Rather than being a satiric comedy dealing with moral lessons, The Ten appears to be more a parody of a sincerely cheesy comedy about the Ten Commandments. Unfortunately, the laughs are just too few.

The ten segments are tied together by a narrator named Jeff Reigert, played by Paul Rudd. However, Jeff is distracted from his job as host, by his younger mistress (Jessica Alba) and complaining wife (Famke Janssen) throughout. The distracted host is clearly an attempt to poke fun at cutesy and awkward framing devices but the result is plodding rather than humorous.

The Ten runs through the commandments largely in order. Adam Brody stars as a guy who survives a fall from a plane and goes on to his fifteen minutes of fame. One oblique reference to his being more popular than the deity is as close as it gets to the commandment “Thou shalt have no gods before me.” In the segment about the commandment against murder, the main character is a doctor (played by co-writer Ken Marino) who kills a patient as a joke, but the focus is on puns about the double meaning of the word “goof” to mean either a mistake or a prank. Over and over. The segment on stealing stars Winona Ryder, an unspoken wink at her tabloid history with shoplifting, but the segment is more weird and crude than funny. Gifted actor Leiv Schreiber, in a segment about coveting your neighbor’s goods, breezes through a nonsensical bit that has him filling his house with CAT scan machines, to keep up with the Jones next door.
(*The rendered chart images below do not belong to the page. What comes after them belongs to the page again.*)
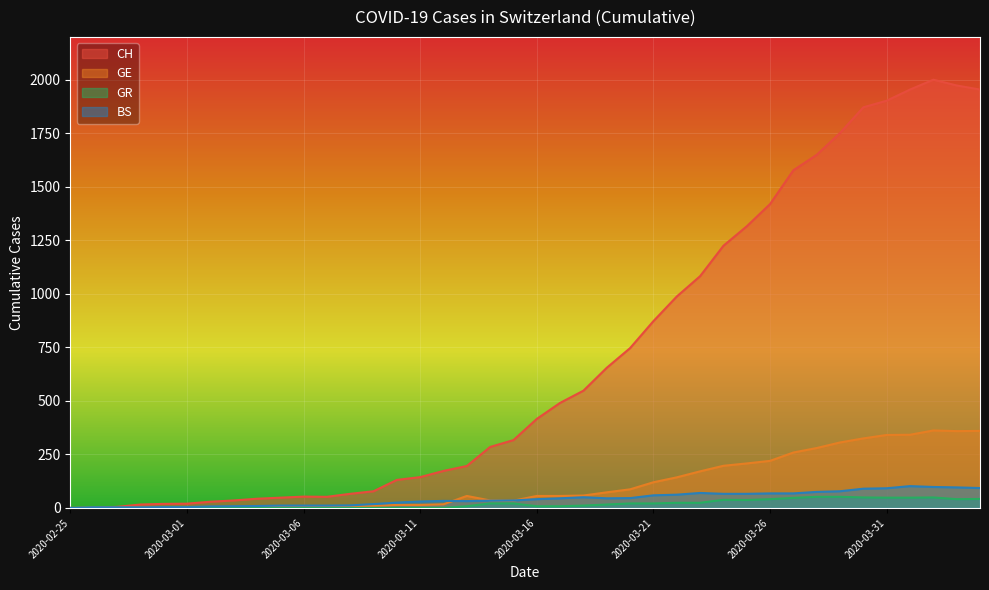

True or false: GE and GR intersect in this chart.

False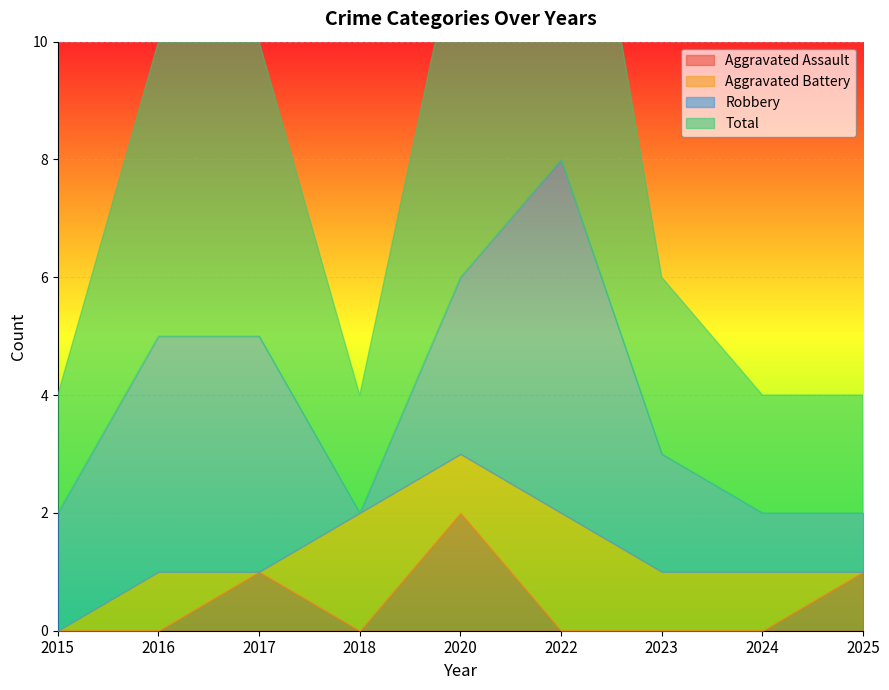

Which series changed the most between 2018 and 2024?

Aggravated Battery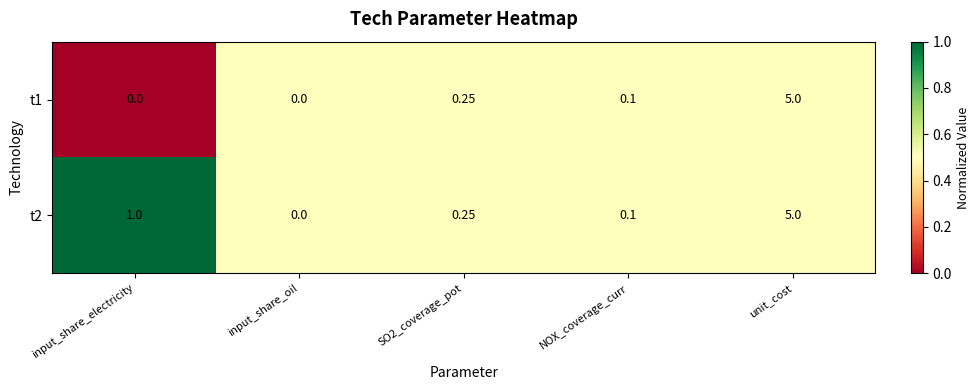

At which label does t2 reach its peak?

unit_cost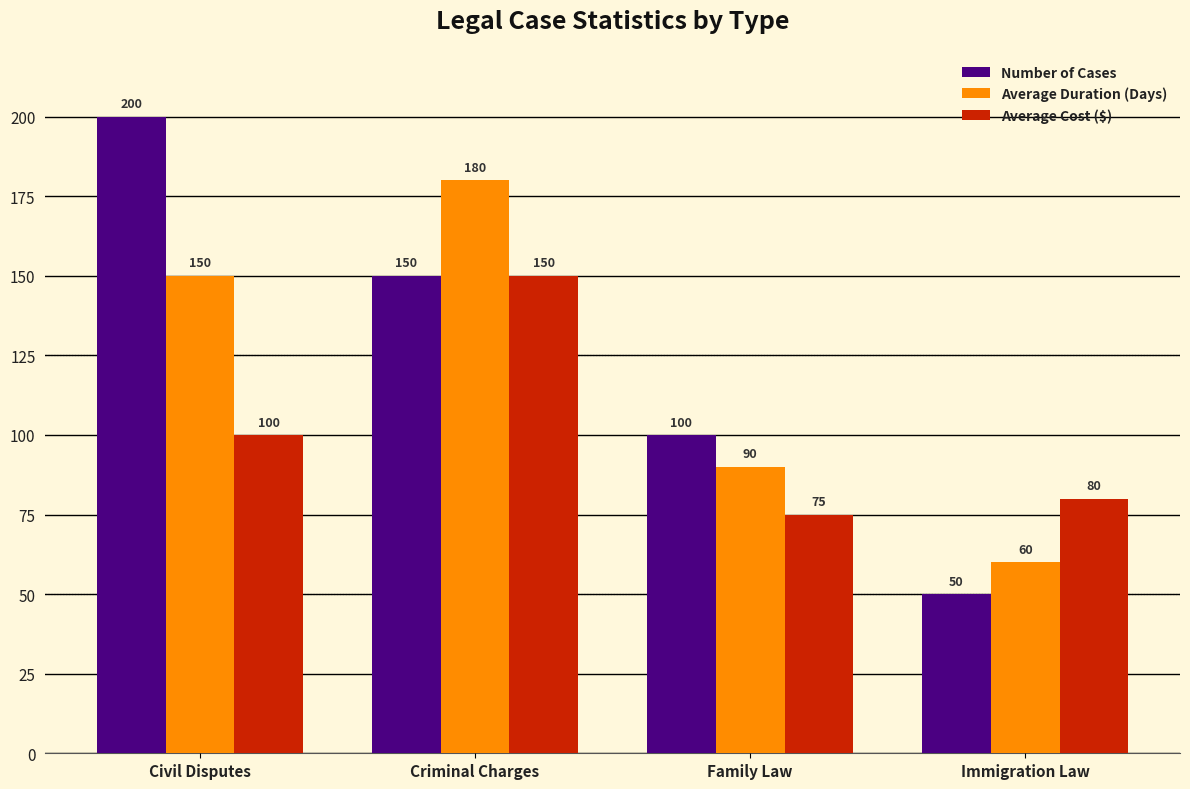

At which category is the sum across all series the highest?

Criminal Charges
Yeah.

For a movie about the Ten Commandments, there are almost no references to religion. The few that do exist are generically Christian, and the commandments presented are even the Roman Catholic versions. One segment, with Gretchen Mol playing a virginal character who has a fling with Jesus H. Christ (Justin Theroux) in Mexico, might be offensive to some Christians but otherwise, there is just not much there. Still, all that would have been fine, if the film were funny. The odd thing is that some of these bits sound funnier on paper than they are in the film. Monty Python surely demonstrated that comedians can mine gold from the silly and the tangential. But Pythoneque humor never materializes in The Ten. Or, generally, any other kind.

The cast all give it their best but it is the script that does not take off. The problem is that the jokes are rather forced and the laughs are sparse. Some jokes are overly complex or buried within the meandering internal structure of the film. The silly and absurd skits are more likely to provoke one to say “and your point is?” than laughter.

Writer/actor David Wain is a funny guy and has done good work before. This film, his second directing effort, just isn’t his best.

Well, a wise man once said dying is easy, comedy is hard. This one is dead on arrival.

The Ten opens at the Tivoli Theatre on August 17, 2007.